Recently, a mess was made in a client’s Gmail and Dropbox accounts. We’re not sure yet exactly how this happened, but they were hacked due to some carelessness on their end. Here I want to express some approaches we can all keep in mind to avoid the hassle a security breach can cause.

Back in 2012 I put up a post that still holds relevance. Largely it lists the salient points from a Wired article by tech journalist Mat Honan, who was hacked. We all aim to have a safe and yet convenient system, and the outcomes of a failure are:

“Catastrophic failure”: you are hacked and your digital life becomes a mess to clear up.

“Annoying everyday failure”: the inconvenience of continuing to forget passwords.

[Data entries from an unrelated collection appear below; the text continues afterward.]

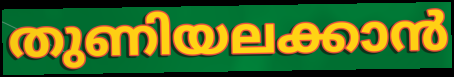
തുണിയലക്കാൻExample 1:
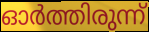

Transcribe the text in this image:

ഓർത്തിരുന്ന്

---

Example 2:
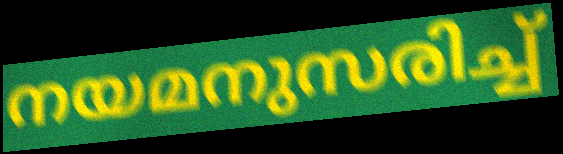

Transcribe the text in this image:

നയമനുസരിച്ച്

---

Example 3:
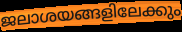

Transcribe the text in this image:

ജലാശയങ്ങളിലേക്കും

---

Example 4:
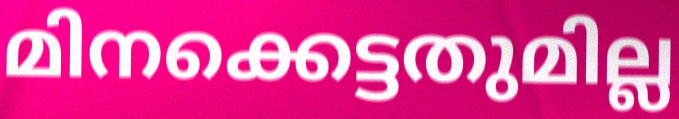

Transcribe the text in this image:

മിനക്കെട്ടതുമില്ല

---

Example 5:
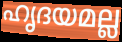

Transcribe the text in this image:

ഹൃദയമല്ല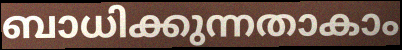
ബാധിക്കുന്നതാകാം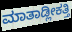
ಮಾತಾಡ್ಲೀಕತ್ತಿ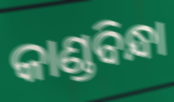
କାଣ୍ଡବିନ୍ଧା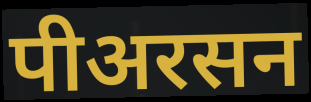
पीअरसन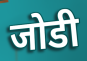
जोडी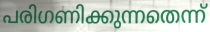
പരിഗണിക്കുന്നതെന്ന്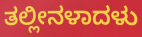
ತಲ್ಲೀನಳಾದಳುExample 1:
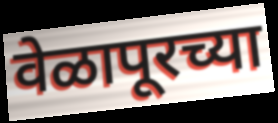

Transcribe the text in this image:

वेळापूरच्या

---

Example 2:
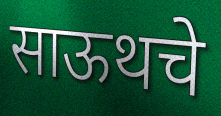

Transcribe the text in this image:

साऊथचे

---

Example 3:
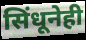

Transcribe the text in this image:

सिंधूनेही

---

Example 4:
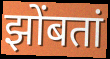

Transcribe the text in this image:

झोंबतां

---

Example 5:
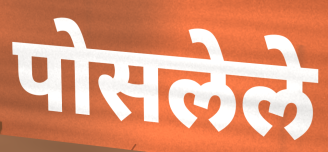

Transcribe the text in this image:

पोसलेले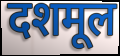
दशमूल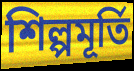
শিল্পমূর্তিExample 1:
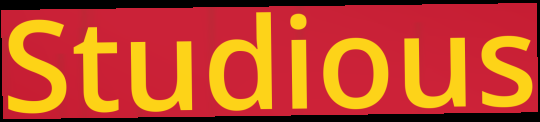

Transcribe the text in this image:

Studious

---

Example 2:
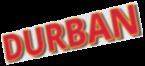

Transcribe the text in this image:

DURBAN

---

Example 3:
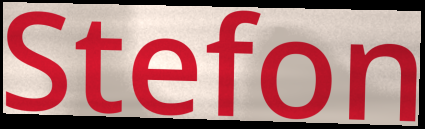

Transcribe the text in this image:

Stefon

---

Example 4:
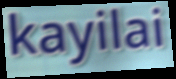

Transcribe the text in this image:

kayilai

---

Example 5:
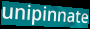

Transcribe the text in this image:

unipinnate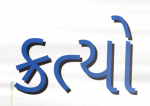
ક્રત્યો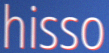
hisso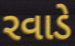
રવાડે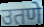
उतणे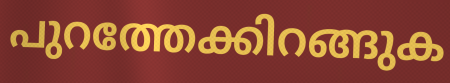
പുറത്തേക്കിറങ്ങുക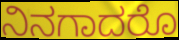
ನಿನಗಾದರೊ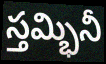
స్తమ్భినీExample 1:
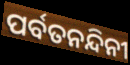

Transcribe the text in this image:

ପର୍ବତନନ୍ଦିନୀ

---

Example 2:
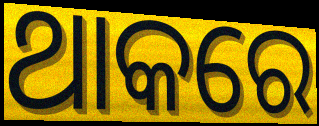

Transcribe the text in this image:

ଥାକରେ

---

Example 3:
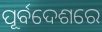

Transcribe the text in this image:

ପୂର୍ବଦେଶରେ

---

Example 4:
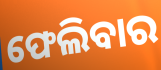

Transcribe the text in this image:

ଫେଲିବାର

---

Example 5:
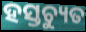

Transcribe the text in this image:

ହସ୍ତଚ୍ୟୁତ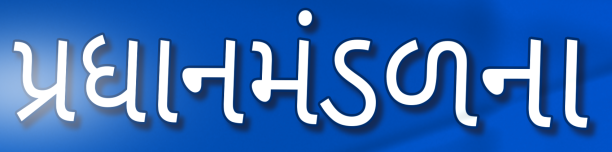
પ્રધાનમંડળનાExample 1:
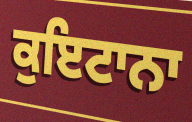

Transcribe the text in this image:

ਕੁਇਟਾਨਾ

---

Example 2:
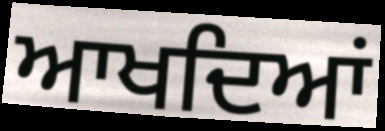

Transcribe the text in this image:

ਆਖਦਿਆਂ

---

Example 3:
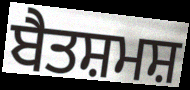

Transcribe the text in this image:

ਬੈਤਸ਼ਮਸ਼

Top four priorities as I see them

  1. Use passwords
    - Always use PINs and passwords on computers & phones.
    - Strong passwords have: 12+ characters, upper & lowercase, number and symbols
    - For critical passwords use really strong passwords. By really strong I mean that you should try to reach 100% on a site like this, or +1 trillion years on a site like this. This should be the case on email accounts, bank accounts, web domain registrars, web hosting and anything else that would have a large business impact if it was compromised.
    - For other (non-business-critical) accounts, it is practical to use less complex and less unique passwords.
  2. Use a unique password for each email account
    - The point here is that if we use the same password on another site and it gets hacked, they’ll often have our email address AND password.
    - Once they can login to our email, they will be able to reset many of our other accounts.
  3. Use 2-step authentication where possible
    - Banks have been doing this for years.
    - In addition to a password, we enter a randomly generated number.
    - Google, Twitter, Dropbox and others now offer this.
  4. Have a strategy
    - If you are a business, you probably have to share passwords for online services that you use.
    - Creating a few levels of secure passwords to help ease the balance of secure & easy.
    - Services like Clipperz, passwords.google.com and 1Password can be helpful.
    - This security checklist has some good practical considerations and solutions

Using passwords will always strike a balance between security and convenience. Much the same as the physical security on your home or office, more locks and alarms does mean more keys and more false alarms.